(Camera settings data)

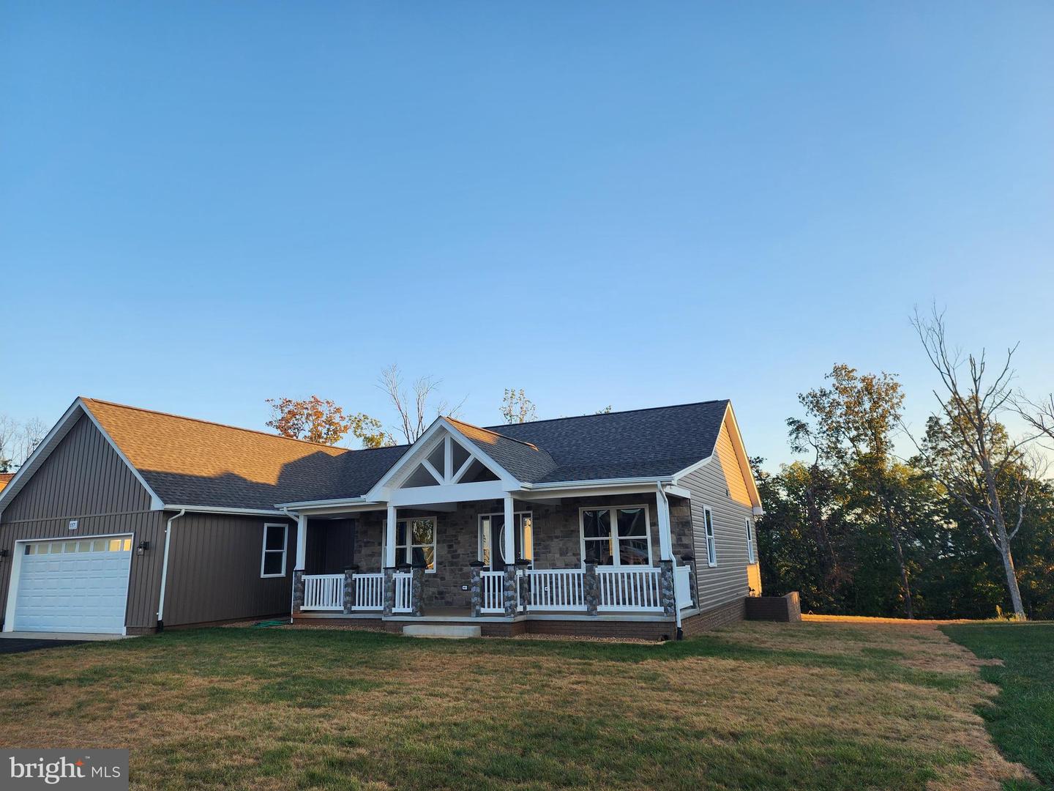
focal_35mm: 23
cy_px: 396
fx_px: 700
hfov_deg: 73.9
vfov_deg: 58.9
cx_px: 527
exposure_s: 1/259
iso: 12
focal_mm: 6.4
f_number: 1.8
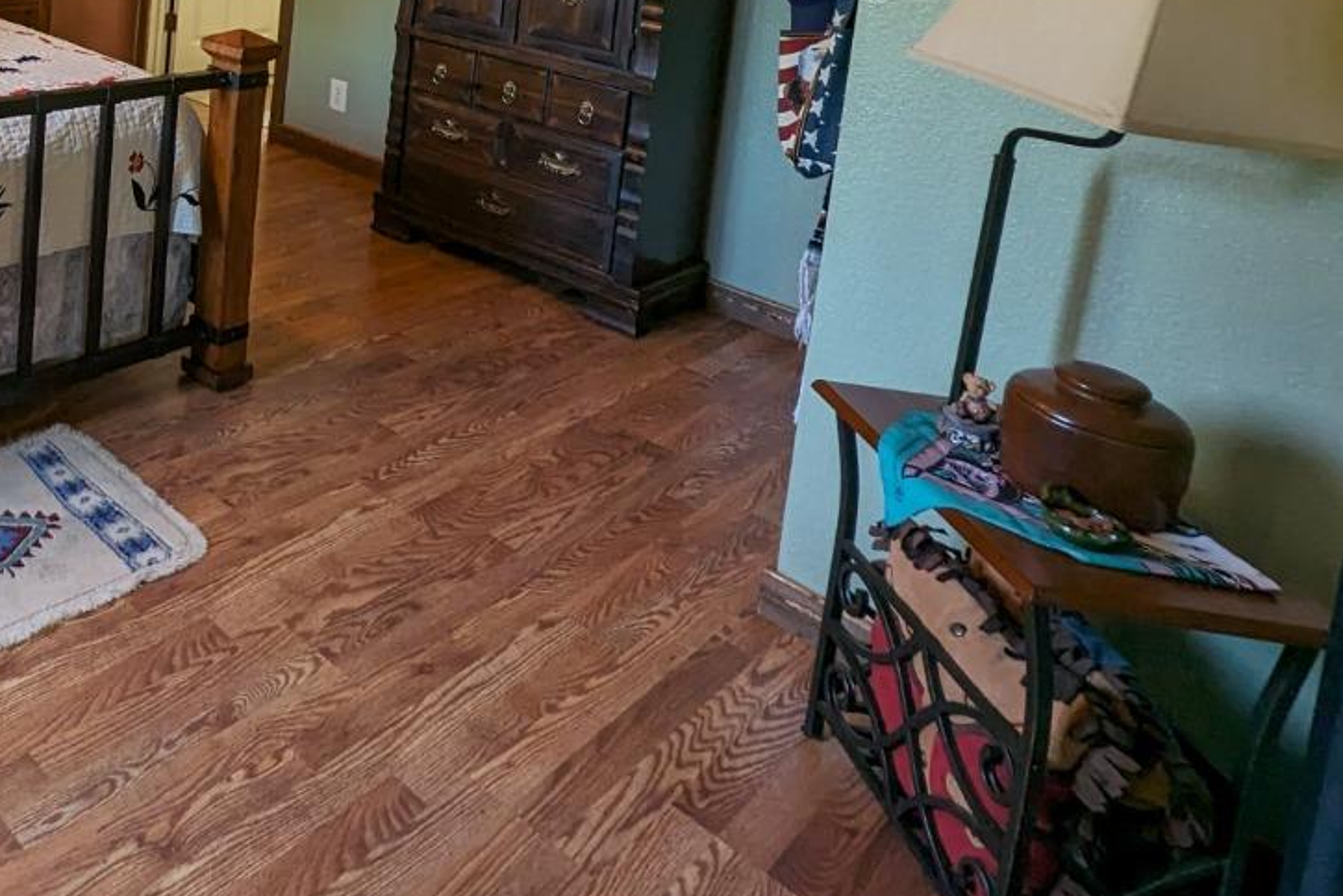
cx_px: 50
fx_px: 1045
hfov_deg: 53.8
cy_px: -105
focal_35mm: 28
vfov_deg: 38.1
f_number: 2.2
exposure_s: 1/30
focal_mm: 1.95
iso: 46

WHAT NEEDS TO BE DONE: Print every entry exactly. Pictures are not part of the copy.

EXERCISE OUTPUT:
focal_35mm: 23
cy_px: 396
fx_px: 700
hfov_deg: 73.9
vfov_deg: 58.9
cx_px: 527
exposure_s: 1/259
iso: 12
focal_mm: 6.4
f_number: 1.8
cx_px: 50
fx_px: 1045
hfov_deg: 53.8
cy_px: -105
focal_35mm: 28
vfov_deg: 38.1
f_number: 2.2
exposure_s: 1/30
focal_mm: 1.95
iso: 46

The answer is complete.